There are two kinds of examples people can learn from: Good examples and bad examples. Good examples can teach us what we should be doing. Bad examples teach us what we should NOT be doing. Case in point, I recently wrote exactly 250 words about a guy named Amnon. He's this dude in the Old Testament who raped his half-sister and then got revenge-murdered by her brother, his half-brother. The moral of the story is that we shouldn't rape people like Amnon did. Not every person in The Bible is a saint that we should try to be like.

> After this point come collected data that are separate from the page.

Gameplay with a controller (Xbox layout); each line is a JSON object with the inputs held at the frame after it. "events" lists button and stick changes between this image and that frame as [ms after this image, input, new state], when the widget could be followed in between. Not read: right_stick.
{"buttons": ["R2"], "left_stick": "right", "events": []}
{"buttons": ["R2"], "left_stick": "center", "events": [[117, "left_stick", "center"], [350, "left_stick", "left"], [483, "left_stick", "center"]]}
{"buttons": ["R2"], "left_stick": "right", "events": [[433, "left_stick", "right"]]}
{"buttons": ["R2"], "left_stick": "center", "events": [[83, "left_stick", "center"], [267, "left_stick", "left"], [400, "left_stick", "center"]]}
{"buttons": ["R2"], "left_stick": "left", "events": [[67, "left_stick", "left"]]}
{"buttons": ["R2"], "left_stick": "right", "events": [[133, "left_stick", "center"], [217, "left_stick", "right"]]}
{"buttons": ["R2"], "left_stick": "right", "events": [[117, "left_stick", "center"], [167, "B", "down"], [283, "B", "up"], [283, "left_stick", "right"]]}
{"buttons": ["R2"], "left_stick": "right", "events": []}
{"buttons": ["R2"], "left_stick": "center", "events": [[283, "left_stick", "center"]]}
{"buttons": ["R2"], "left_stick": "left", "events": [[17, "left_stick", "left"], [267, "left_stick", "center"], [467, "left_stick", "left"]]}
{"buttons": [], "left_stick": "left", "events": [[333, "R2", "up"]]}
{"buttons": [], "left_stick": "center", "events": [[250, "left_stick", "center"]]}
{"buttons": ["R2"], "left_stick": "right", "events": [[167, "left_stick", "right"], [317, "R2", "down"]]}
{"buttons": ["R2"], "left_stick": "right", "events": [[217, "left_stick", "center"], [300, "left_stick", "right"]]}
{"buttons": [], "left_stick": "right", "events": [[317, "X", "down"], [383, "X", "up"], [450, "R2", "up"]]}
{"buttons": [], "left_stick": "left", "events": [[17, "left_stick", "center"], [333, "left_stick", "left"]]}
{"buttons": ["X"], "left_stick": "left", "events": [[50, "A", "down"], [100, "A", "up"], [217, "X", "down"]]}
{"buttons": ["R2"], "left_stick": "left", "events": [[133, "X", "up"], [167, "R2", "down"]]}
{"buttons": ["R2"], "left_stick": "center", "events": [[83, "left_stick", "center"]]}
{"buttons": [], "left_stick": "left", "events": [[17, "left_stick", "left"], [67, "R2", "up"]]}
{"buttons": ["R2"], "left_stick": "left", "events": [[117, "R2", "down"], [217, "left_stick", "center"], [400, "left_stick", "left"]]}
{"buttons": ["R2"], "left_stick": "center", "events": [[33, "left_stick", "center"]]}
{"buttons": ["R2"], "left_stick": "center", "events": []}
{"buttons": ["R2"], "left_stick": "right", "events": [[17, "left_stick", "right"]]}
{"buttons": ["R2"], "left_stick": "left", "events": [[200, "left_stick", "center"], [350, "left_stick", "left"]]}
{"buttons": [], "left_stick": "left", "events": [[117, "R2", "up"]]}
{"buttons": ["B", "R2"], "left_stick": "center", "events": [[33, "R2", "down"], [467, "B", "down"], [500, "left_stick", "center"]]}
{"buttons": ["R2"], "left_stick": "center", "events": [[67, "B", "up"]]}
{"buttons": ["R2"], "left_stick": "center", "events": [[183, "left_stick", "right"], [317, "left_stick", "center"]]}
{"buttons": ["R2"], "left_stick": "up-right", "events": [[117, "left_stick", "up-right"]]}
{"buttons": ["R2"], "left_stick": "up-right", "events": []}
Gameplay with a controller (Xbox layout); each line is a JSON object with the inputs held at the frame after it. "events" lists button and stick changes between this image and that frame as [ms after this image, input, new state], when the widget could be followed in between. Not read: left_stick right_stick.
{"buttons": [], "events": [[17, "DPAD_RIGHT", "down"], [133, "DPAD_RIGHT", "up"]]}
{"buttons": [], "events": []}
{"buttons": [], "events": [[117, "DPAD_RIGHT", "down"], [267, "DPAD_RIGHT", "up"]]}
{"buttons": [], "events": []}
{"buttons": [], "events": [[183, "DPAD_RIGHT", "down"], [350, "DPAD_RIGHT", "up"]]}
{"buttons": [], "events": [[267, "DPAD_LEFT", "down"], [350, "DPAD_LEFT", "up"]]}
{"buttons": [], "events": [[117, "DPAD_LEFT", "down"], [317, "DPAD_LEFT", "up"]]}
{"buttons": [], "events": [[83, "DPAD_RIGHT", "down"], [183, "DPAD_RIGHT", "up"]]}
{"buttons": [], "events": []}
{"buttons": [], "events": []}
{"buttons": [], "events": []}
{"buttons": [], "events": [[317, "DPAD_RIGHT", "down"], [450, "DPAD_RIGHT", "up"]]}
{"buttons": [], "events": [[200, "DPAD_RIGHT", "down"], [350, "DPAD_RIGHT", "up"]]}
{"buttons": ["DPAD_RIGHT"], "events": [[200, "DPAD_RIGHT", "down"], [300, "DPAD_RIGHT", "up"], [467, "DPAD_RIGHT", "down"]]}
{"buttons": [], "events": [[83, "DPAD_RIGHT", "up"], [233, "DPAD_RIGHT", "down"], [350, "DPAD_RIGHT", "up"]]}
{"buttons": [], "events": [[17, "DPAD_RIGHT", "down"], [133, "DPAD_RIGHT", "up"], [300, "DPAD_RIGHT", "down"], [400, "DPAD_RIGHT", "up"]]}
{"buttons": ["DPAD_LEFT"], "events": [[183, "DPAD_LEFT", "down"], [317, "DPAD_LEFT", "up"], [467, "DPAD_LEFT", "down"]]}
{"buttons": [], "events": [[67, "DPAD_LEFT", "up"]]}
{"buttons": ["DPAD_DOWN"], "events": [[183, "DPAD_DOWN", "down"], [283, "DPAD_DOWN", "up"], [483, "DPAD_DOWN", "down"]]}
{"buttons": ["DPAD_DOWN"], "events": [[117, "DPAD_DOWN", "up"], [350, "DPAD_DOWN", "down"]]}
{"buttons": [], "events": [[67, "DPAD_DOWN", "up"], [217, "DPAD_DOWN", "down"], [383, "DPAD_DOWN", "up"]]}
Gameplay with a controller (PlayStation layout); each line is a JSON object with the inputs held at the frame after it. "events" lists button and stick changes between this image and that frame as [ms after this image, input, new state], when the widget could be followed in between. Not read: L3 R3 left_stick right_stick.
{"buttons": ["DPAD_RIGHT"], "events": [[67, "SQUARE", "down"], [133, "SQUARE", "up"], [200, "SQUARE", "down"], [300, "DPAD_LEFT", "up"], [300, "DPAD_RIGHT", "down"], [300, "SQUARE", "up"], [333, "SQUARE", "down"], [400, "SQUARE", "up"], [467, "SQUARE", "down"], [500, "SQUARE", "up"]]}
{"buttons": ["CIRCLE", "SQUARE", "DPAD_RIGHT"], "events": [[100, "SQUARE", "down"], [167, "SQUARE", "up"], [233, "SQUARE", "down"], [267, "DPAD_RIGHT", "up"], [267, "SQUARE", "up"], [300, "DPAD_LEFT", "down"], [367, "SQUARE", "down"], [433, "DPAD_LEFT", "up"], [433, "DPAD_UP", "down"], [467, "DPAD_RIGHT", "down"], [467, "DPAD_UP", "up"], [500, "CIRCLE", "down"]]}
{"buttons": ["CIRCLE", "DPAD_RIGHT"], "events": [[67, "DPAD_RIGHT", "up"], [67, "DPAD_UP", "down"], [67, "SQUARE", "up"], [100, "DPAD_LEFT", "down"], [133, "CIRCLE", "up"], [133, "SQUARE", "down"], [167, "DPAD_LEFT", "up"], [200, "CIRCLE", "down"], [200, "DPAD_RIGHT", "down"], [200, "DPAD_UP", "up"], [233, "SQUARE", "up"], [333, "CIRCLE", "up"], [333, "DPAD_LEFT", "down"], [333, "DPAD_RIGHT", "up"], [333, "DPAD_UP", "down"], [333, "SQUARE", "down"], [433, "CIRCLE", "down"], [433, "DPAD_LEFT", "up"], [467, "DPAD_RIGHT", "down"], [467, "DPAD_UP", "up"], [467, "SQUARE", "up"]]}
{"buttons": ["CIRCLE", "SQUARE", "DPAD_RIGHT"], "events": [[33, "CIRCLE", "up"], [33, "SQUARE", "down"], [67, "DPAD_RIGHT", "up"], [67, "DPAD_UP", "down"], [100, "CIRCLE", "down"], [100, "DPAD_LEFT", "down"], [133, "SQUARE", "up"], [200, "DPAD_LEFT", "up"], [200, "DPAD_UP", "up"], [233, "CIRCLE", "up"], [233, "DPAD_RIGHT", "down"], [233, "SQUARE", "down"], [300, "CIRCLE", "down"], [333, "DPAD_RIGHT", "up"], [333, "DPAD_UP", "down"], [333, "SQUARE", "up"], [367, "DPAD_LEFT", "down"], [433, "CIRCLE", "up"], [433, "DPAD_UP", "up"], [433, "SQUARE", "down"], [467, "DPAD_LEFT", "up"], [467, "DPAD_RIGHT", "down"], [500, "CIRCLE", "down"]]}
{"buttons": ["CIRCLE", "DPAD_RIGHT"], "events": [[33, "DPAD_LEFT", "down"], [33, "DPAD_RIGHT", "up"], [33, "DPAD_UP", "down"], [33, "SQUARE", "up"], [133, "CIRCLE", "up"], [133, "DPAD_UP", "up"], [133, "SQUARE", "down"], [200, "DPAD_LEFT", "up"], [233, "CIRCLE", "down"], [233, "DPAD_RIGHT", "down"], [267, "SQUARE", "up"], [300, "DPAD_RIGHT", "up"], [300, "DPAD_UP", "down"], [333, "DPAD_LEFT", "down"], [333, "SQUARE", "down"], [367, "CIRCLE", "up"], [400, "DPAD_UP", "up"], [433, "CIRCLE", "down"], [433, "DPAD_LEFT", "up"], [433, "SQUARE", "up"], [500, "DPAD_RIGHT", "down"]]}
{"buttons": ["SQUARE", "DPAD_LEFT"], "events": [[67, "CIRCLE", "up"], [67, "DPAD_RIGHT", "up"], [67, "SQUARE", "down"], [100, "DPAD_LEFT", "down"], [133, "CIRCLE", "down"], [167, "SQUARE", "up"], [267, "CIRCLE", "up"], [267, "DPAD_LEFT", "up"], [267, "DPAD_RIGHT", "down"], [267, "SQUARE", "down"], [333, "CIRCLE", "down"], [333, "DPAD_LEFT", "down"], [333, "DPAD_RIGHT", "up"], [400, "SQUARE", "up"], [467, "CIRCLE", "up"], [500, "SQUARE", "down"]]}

And that's okay. We can learn good morals from bad people. It just takes a bit more creativity sometimes. When we want to learn from good examples, all we have to do is identify what they did right and do our best to copy that. When we want to learn form bad examples, we have to identify what they did wrong, work out what they should have done instead, and do that. Alternatively, we can simply try not to do whatever the bad example did, and that might be enough, but we still have to do something instead, so figuring out what to do instead is still necessary. Fortunately, with a bad example like raping someone, figuring out what to do instead is very easy because literally almost any other choice one could make would be a better choice than that.
There are plenty of good role models, both in The Bible and elsewhere, and we should learn to be like them, but there are also plenty of bad examples, in The Bible and elsewhere, and we should learn to be different from them. Looking at their flaws and failings can help us learn how to avoid making the same bad choices that they did. In Amnon's case, how to do so is obvious. In other cases, the lesson to be learned is less obvious. But there's always a lesson we can learn from everyone, whether they're setting a good example or a bad one.